« on: March 23, 2013, 02:11:53 AM »
Prior Apple Genius here. Bseitz brings up what seems like it should be the truth. The reality is though that OS X and Aperture are extremely intelligent when it comes to allocating RAM. Aperture won't use what it really needs at the expense of other processes to an extent. It knows that you may flip into something more important, so it won't take what it really wants.
Swap used in activity monitor gives a better indication of whether or not you've maxed out your RAM.
Finally, as someone who has used a MacBook Pro with both 8GB and 16GB of RAM in a similar use case to yours, I noticed a big increase going to 16GB of RAM. Going from 16GB to 32GB in my iMac wasn't as big of a difference, still a nice little boost though.

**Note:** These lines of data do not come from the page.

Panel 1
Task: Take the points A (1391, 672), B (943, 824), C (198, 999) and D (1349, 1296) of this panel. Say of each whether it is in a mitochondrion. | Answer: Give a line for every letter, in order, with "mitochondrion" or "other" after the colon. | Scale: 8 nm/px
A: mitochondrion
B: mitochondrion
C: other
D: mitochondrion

At the risk of hijacking the thread, only doing this here hoping for benefit to more people than myself:
I always get confused about Page ins / Page outs / Swap. I used to use Page outs as my indication for needing more RAM, lately, haven't had a problem with it though. I mostly used Page outs because it also gives a bytes/sec readout, so you can tell what you're currently using. For swap, am I correct that it shows what you've used since the machine last restarted? For instance, my swap currently shows 2.92 GB, Page outs 2.42 GB (0B/sec), and Page ins 24.06GB (0B/sec). 3.42GB available RAM. So currently, I have plenty available, but given that I haven't restarted in a few weeks, at some point I did something that required some swap, and that's still showing up on activity monitor.
Thoughts? Thanks for your help!
Swap is what is currently being used. Page ins and page outs are cumulative.

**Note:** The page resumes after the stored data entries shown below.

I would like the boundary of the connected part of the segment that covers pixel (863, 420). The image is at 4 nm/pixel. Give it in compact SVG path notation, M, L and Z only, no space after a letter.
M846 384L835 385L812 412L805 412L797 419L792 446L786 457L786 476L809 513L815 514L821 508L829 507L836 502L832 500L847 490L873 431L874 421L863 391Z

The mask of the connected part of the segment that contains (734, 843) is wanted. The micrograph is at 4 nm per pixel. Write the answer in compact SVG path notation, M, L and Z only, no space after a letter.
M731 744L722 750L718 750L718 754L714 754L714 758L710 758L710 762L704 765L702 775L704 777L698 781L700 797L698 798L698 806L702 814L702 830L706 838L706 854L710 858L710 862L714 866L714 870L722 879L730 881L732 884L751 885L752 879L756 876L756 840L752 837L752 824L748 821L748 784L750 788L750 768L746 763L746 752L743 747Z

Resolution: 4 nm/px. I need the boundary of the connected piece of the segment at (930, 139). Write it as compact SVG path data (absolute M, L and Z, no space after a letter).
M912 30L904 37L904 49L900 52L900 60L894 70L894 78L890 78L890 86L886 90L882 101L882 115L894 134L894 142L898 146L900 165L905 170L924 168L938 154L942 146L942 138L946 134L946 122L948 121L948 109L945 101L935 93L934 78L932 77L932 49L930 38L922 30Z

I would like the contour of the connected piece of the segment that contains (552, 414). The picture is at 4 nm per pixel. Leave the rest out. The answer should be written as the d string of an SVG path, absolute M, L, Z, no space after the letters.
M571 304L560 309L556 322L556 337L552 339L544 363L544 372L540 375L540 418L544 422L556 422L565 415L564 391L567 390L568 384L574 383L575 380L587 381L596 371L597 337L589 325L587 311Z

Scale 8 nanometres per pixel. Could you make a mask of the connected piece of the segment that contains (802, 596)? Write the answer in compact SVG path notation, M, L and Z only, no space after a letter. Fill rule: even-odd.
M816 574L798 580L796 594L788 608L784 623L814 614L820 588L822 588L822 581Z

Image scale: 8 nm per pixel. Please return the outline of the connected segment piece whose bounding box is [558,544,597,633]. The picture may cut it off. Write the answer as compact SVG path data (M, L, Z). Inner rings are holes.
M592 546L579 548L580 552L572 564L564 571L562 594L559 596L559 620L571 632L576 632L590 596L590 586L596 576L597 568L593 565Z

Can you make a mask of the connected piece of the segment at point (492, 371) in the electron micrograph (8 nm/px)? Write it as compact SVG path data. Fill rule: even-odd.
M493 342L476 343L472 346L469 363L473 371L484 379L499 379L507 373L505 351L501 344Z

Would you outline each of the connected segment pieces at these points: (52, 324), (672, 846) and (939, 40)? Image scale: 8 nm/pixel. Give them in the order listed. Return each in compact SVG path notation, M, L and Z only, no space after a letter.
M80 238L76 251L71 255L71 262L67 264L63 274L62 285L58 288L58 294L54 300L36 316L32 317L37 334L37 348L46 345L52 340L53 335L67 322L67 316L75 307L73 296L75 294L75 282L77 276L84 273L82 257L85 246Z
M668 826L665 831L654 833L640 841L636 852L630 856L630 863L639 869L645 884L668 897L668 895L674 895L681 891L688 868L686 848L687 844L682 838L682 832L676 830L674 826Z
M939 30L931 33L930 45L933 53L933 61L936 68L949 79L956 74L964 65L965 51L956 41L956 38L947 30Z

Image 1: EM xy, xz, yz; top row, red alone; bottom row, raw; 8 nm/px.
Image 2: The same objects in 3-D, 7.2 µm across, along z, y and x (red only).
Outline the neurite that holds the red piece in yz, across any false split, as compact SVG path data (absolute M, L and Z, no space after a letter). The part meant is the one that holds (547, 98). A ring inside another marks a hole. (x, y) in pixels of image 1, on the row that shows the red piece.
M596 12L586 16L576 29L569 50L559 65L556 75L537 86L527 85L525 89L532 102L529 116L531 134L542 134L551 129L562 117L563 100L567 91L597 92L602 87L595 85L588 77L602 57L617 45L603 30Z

OS X won't move memory from swap to active unless it determines that it is being required. Some apps may store some files in memory that aren't accessed until you do something to require their loading. I.e. you may have a preview window open on a different desktop, and not actively using it. Similarly, a video game may precache a level, but it isn't needed until you finish the current level. OS X won't waste the computing effort to move this from swap to active unless it is needed in active. Obviously this causes a slight delay, but OS X won't put it back in swap as long as you need it.
Right now my Mac is using 7.11GB of swap, but I have 4.55GB of RAM free, and 11.42GB used.
If you want to do some easy reading on this see here Apple KBase article on reading activity monitor.
For some more in depth reading, here is the developer page on virtual memory. Developer Info.
tl;dr If you have no, or little RAM available (green), and a large swap file, you'll want more RAM. If you have GBs of free RAM and some swap used, don't worry.